**Work instructions**
Swap "Shop" for "Browse" throughout the text of every item and write it out again with nothing else altered. Leave out the pictures.
Given entries section start
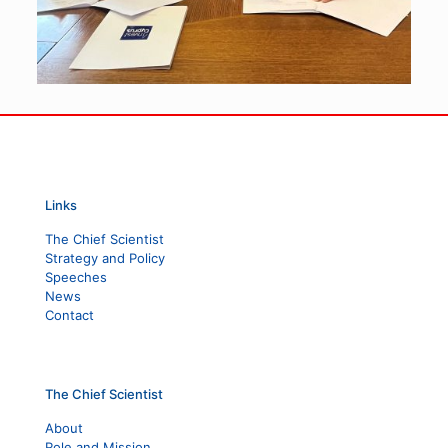
Links
The Chief Scientist
Strategy and Policy
Speeches
News
Contact
The Chief Scientist
About
Role and Mission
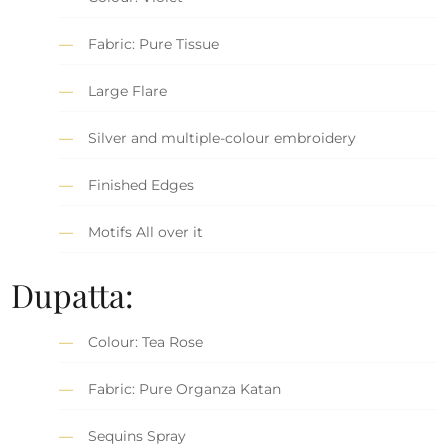
Fabric: Pure Tissue
Large Flare
Silver and multiple-colour embroidery
Finished Edges
Motifs All over it
Dupatta:
Colour: Tea Rose
Fabric: Pure Organza Katan
Sequins Spray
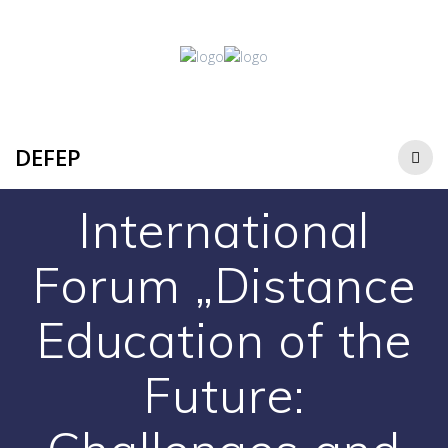
DEFEP
International
Forum „Distance
Education of the
Future:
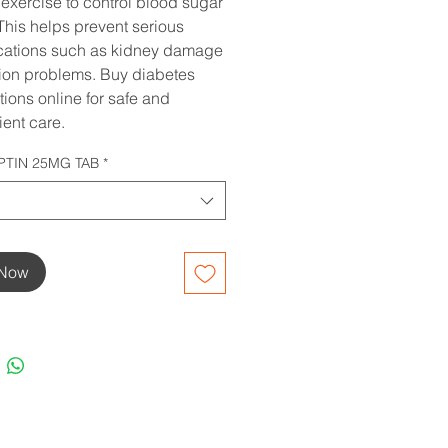
 exercise to control blood sugar
 This helps prevent serious
cations such as kidney damage
ion problems. Buy diabetes
ions online for safe and
ent care.
PTIN 25MG TAB
*
 Now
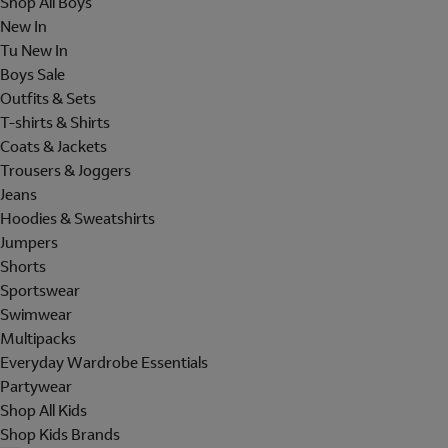
Shop All Boys
New In
Tu New In
Boys Sale
Outfits & Sets
T-shirts & Shirts
Coats & Jackets
Trousers & Joggers
Jeans
Hoodies & Sweatshirts
Jumpers
Shorts
Sportswear
Swimwear
Multipacks
Everyday Wardrobe Essentials
Partywear
Shop All Kids
Shop Kids Brands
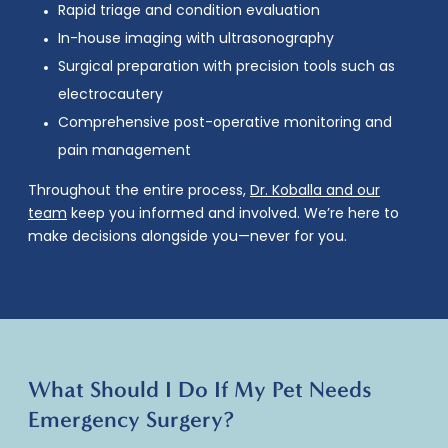
Rapid triage and condition evaluation
In-house imaging with ultrasonography
Surgical preparation with precision tools such as
electrocautery
Comprehensive post-operative monitoring and
pain management
Throughout the entire process,
Dr. Koballa and our
team
keep you informed and involved. We’re here to
make decisions alongside you—never for you.
What Should I Do If My Pet Needs
Emergency Surgery?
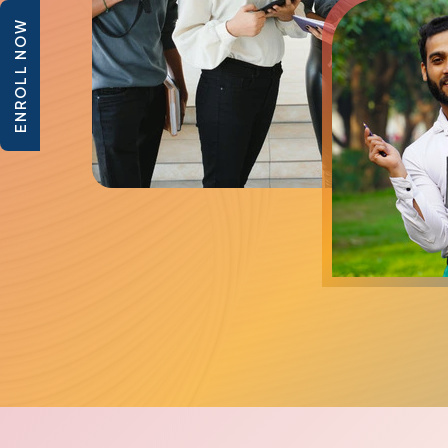
ENROLL NOW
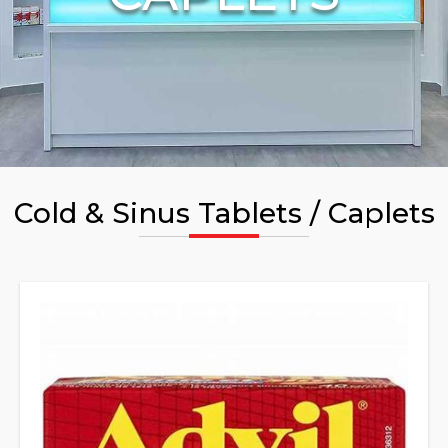
Cold & Sinus Tablets / Caplets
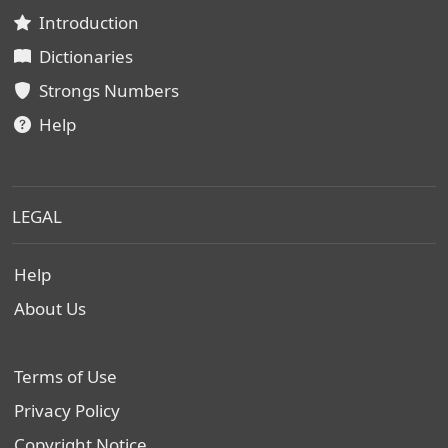
Introduction
Dictionaries
Strongs Numbers
Help
LEGAL
Help
About Us
Terms of Use
Privacy Policy
Copyright Notice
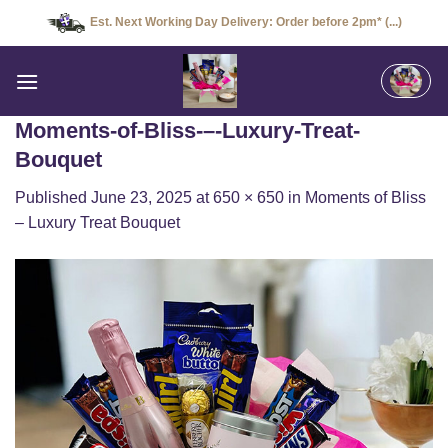
Skip
Est. Next Working Day Delivery: Order before 2pm* (...)
to
content
Moments-of-Bliss-–-Luxury-Treat-
Bouquet
Published
June 23, 2025
at
650 × 650
in
Moments of Bliss
– Luxury Treat Bouquet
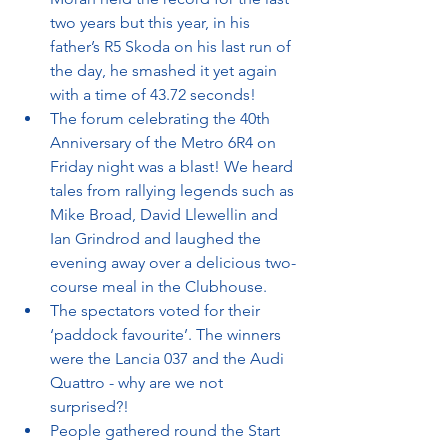
two years but this year, in his 
father’s R5 Skoda on his last run of 
the day, he smashed it yet again 
with a time of 43.72 seconds!
The forum celebrating the 40th 
Anniversary of the Metro 6R4 on 
Friday night was a blast! We heard 
tales from rallying legends such as 
Mike Broad, David Llewellin and 
Ian Grindrod and laughed the 
evening away over a delicious two-
course meal in the Clubhouse.
The spectators voted for their 
‘paddock favourite’. The winners 
were the Lancia 037 and the Audi 
Quattro - why are we not 
surprised?!
People gathered round the Start 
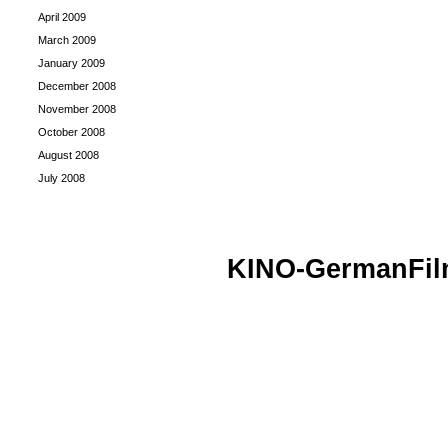
April 2009
March 2009
January 2009
December 2008
November 2008
October 2008
August 2008
July 2008
KINO-GermanFi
Given entries section end
**Reply**
Links
The Chief Scientist
Strategy and Policy
Speeches
News
Contact
The Chief Scientist
About
Role and Mission
Fabric: Pure Tissue
Large Flare
Silver and multiple-colour embroidery
Finished Edges
Motifs All over it
Dupatta:
Colour: Tea Rose
Fabric: Pure Organza Katan
Sequins Spray
DEFEP
International
Forum „Distance
Education of the
Future:
 exercise to control blood sugar
 This helps prevent serious
cations such as kidney damage
ion problems. Buy diabetes
ions online for safe and
ent care.
PTIN 25MG TAB
*
 Now
Browse All Boys
New In
Tu New In
Boys Sale
Outfits & Sets
T-shirts & Shirts
Coats & Jackets
Trousers & Joggers
Jeans
Hoodies & Sweatshirts
Jumpers
Shorts
Sportswear
Swimwear
Multipacks
Everyday Wardrobe Essentials
Partywear
Browse All Kids
Browse Kids Brands
Rapid triage and condition evaluation
In-house imaging with ultrasonography
Surgical preparation with precision tools such as
electrocautery
Comprehensive post-operative monitoring and
pain management
Throughout the entire process,
Dr. Koballa and our
team
keep you informed and involved. We’re here to
make decisions alongside you—never for you.
What Should I Do If My Pet Needs
Emergency Surgery?
ENROLL NOW
Cold & Sinus Tablets / Caplets
Introduction
Dictionaries
Strongs Numbers
Help
LEGAL
Help
About Us
Terms of Use
Privacy Policy
Copyright Notice
Skip
Est. Next Working Day Delivery: Order before 2pm* (...)
to
content
Moments-of-Bliss-–-Luxury-Treat-
Bouquet
Published
June 23, 2025
at
650 × 650
in
Moments of Bliss
– Luxury Treat Bouquet
two years but this year, in his 
father’s R5 Skoda on his last run of 
the day, he smashed it yet again 
with a time of 43.72 seconds!
The forum celebrating the 40th 
Anniversary of the Metro 6R4 on 
Friday night was a blast! We heard 
tales from rallying legends such as 
Mike Broad, David Llewellin and 
Ian Grindrod and laughed the 
evening away over a delicious two-
course meal in the Clubhouse.
The spectators voted for their 
‘paddock favourite’. The winners 
were the Lancia 037 and the Audi 
Quattro - why are we not 
surprised?!
People gathered round the Start 
April 2009
March 2009
January 2009
December 2008
November 2008
October 2008
August 2008
July 2008
KINO-GermanFi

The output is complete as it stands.